Currently, 5e D&D has full casters (i.e., wizard, bard, druid, cleric, sorcerer), half-casters (i.e., artificer, paladin, ranger), and even 1/3 or one-third (e.g., Eldritch Knight, Arcane Trickster, etc.). Absent within this quarter-based schema is a 3/4 or three-quarters caster. Is there a reason that 5e either chose not to design a 3/4 caster and is there room in the game for such a progression? Furthermore, would any of the existing classes have been better off as 3/4 casters than their current spell progressions?
So here's how I approach the issue- we have 13 classes.
Of those, five (more than 1/3) of them are full casters. Wizard, Bard, Druid, Cleric, Sorcerer.
Another three are 1/2 casters. Artificer, Paladin, Ranger.
Another one uses a different mechanism, but is arguably a fully caster. Warlock.
So 9/13 classes (70%) are already brimming with spells.
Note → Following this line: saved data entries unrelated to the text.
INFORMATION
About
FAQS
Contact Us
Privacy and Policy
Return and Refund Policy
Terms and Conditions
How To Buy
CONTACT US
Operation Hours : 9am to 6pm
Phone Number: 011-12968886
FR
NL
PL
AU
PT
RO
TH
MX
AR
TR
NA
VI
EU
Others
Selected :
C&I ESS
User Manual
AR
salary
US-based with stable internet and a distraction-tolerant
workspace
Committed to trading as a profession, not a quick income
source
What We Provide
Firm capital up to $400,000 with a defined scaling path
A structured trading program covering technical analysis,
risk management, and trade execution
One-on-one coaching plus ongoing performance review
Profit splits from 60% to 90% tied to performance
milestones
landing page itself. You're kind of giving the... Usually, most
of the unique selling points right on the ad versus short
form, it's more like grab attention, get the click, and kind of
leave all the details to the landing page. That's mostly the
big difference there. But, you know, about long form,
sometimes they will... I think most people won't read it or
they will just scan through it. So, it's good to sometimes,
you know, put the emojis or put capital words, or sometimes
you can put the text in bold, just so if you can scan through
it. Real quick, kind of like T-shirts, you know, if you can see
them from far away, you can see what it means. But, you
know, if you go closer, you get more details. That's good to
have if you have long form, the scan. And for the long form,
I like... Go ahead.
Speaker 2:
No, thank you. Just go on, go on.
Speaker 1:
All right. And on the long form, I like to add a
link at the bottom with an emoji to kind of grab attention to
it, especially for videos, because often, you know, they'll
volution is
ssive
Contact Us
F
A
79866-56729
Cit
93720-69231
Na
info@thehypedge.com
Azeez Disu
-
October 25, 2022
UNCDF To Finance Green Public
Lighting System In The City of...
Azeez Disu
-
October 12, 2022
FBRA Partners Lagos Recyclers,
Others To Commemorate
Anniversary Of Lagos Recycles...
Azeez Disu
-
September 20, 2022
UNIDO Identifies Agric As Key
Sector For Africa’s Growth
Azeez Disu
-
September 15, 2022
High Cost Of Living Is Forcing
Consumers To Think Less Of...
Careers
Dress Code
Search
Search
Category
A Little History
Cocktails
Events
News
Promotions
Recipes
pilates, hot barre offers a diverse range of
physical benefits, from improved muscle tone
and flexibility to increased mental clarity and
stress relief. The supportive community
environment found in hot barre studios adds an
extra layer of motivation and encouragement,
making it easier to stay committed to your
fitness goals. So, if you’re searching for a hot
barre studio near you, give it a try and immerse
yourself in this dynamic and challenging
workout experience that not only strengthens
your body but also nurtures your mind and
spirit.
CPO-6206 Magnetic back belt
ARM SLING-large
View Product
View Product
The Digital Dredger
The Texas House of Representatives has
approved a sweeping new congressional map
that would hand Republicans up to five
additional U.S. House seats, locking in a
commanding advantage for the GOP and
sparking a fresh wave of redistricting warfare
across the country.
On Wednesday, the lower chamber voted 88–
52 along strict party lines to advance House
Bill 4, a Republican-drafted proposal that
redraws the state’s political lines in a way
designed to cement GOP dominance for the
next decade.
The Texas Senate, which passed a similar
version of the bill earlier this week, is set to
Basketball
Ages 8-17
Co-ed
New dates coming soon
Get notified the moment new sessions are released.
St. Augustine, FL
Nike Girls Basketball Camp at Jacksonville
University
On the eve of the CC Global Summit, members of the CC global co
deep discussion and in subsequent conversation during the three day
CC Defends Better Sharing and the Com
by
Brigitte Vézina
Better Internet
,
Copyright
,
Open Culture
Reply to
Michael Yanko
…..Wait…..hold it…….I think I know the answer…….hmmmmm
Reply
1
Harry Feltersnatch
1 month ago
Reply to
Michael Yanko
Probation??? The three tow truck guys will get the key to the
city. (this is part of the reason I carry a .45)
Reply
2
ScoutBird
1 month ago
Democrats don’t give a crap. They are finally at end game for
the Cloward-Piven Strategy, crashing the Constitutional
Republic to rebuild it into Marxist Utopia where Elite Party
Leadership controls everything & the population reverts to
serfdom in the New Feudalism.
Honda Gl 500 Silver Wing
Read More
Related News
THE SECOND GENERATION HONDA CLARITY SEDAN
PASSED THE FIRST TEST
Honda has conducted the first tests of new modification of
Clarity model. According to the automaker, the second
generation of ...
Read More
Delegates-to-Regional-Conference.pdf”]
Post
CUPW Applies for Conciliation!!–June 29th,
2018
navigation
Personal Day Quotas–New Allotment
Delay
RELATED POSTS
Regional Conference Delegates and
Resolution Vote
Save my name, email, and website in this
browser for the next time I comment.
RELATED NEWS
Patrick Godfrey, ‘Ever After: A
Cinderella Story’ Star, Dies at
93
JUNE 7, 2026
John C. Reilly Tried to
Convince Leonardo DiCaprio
The four remaining classes are Barbarian, Fighter, Rogue, and Monk. Those already have two options for 1/3 casters. Maybe more depending on how you classify some of the Monk subclasses.
In short, the issue isn't the dearth of design space for casters; it's the absence of real non-caster options.
Now, let's put that aside. Assume you want more spellcasters and more variety of ... bewitching? Enspelling? Blasting? Anyway, this is the issue you come up with-
The design space between half-caster and full caster is already very limited. I would say that while there is sufficient differentiation between half-casting (in terms of spell slots and maximum spell level) to be worth it, the difference between a full and a 3/4 (or 2/3) caster just isn't there in 5e because there aren't enough tradeoffs elsewhere.
So, I would look at this in a slightly different way; in order to introduce differentiation, I would not have 3/4 casters. Instead, I would promote variety through one of two methods:
A. Completely differentiated spell lists. The primary issue of "samey-ness" between spellcasters is largely due to overlapping spell lists. If you want spellcaster to be different, you need to more strictly patrol the boundaries of their spell lists (but this is often unpopular with players).
B. Mechanics. The simplest way to make the spellcasters play differently is to change them up mechanically. The two best examples of this are the Paladin and the Warlock. The Paladin does this in the simplest way possible- by using spell slots to power a different ability (smite). For many players, Paladins seem more martial than half-castery because they are using their spellslots for a specified purpose, not to cast spells. The more involved method is to create classes like the Warlock, which have different underlying mechanics that allow for differentiation.